I shouldn’t be surprised that it is top business and political journalist Fran O’Sullivan who covers the near illegal orders the Government has given Air New Zealand. So many journalists wouldn’t know about the Companies Act. Fran writes:
Air NZ – in which the Government holds a 76 per cent stake – is not a state-owned enterprise.
But Cabinet ministers … now seem to believe they can order the publicly listed company to uphold non-specified “national interest” considerations.
Under the Companies Act it is clear that majority shareholders do not and cannot direct the company. Air NZ directors have fiduciary duties to run the company in the best interests of all shareholders – not to suck to the majority shareholder who appoints them.

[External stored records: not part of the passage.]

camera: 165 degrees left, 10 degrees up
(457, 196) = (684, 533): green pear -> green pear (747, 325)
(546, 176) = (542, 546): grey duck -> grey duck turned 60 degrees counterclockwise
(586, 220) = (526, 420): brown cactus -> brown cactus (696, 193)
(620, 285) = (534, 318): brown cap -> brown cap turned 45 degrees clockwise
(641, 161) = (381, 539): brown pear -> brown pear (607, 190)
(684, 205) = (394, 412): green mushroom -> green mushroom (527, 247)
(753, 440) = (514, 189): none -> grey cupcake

Air NZ shareholders deserve to know a lot more about the Government’s definition of “national interest” and how any strictures will affect shareholder value.

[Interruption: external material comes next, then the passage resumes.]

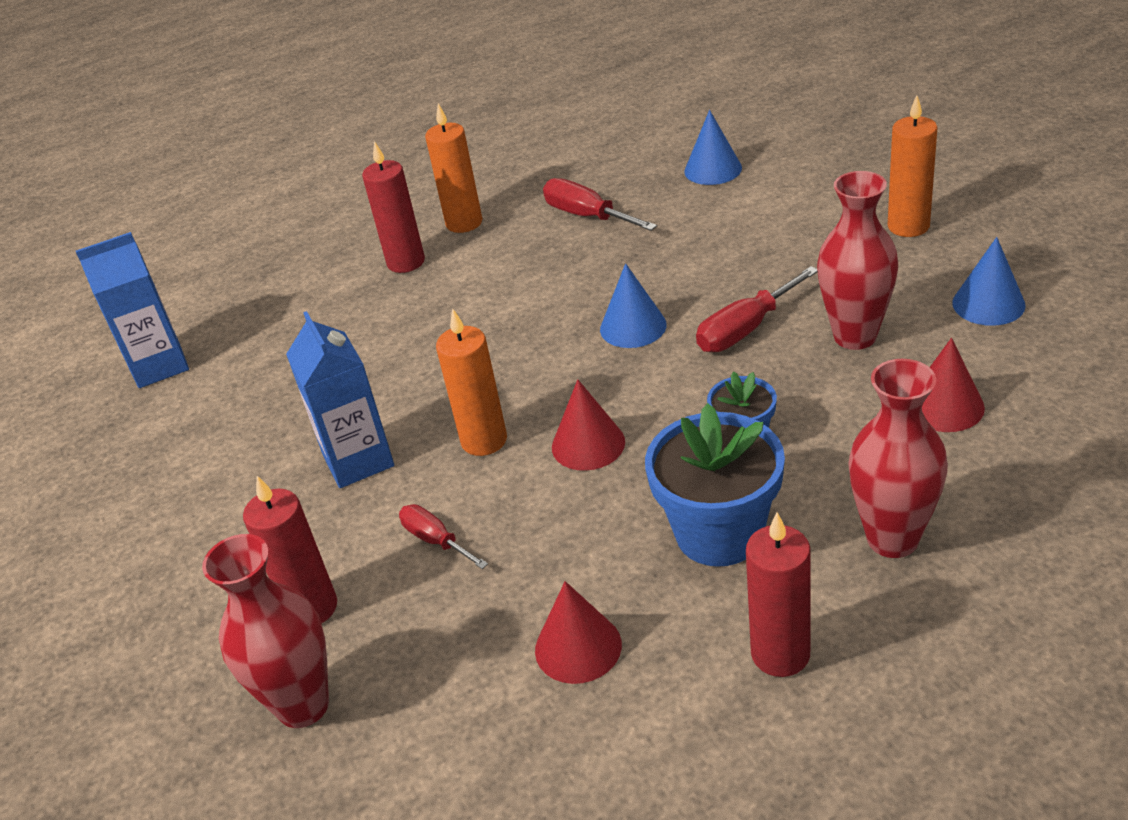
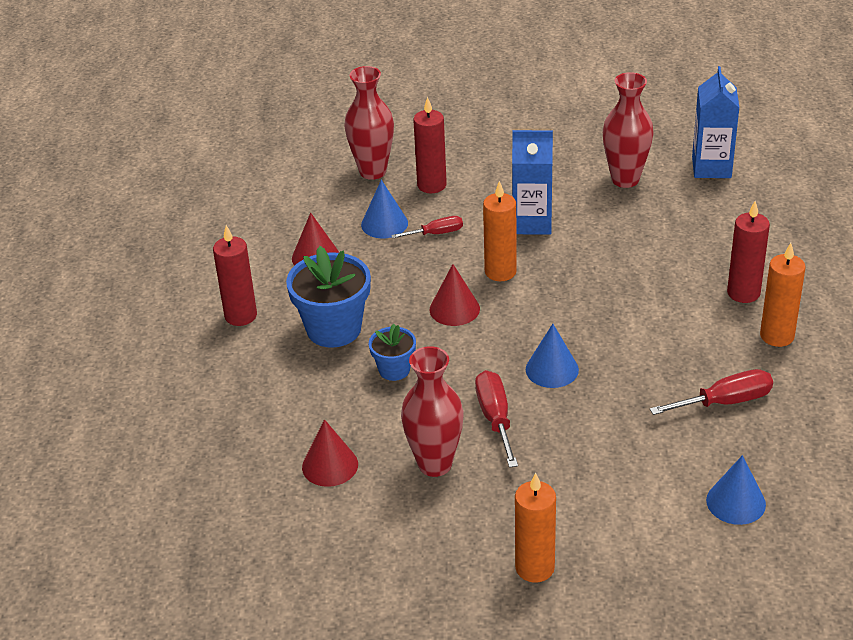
camera: 115 degrees right, 0 degrees up
(892, 539) = (261, 387): red vase -> red vase (625, 179)
(988, 304) = (399, 549): blue cone -> blue cone (384, 224)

But the NZX should be issuing “please explains” all round, given the huge number of uncertainties now on the table.
No shareholder – even a fabled “plaintiff of convenience” – has yet emerged to tackle the Government’s blatant interference in Air NZ’s business for what are really political ends. But if the Government continues down this capricious path, other Air NZ shareholders will get stroppy.At issue is, if the minister had known of the charter would he have advised Air NZ not to proceed? If so, what ramifications would this have for the company’s revenue? Would this have been a breach of Air NZ’s requirement to make continuous disclosure to all shareholders? And what ramifications would it have for the interests of other shareholders?
These are all good questions. Air NZ is obliged by law and NZX to treat all shareholders equally. If any market sensitive information is shared with Dr Cullen in their monthly meetings, then Air New Zealand Directors may be in the gun.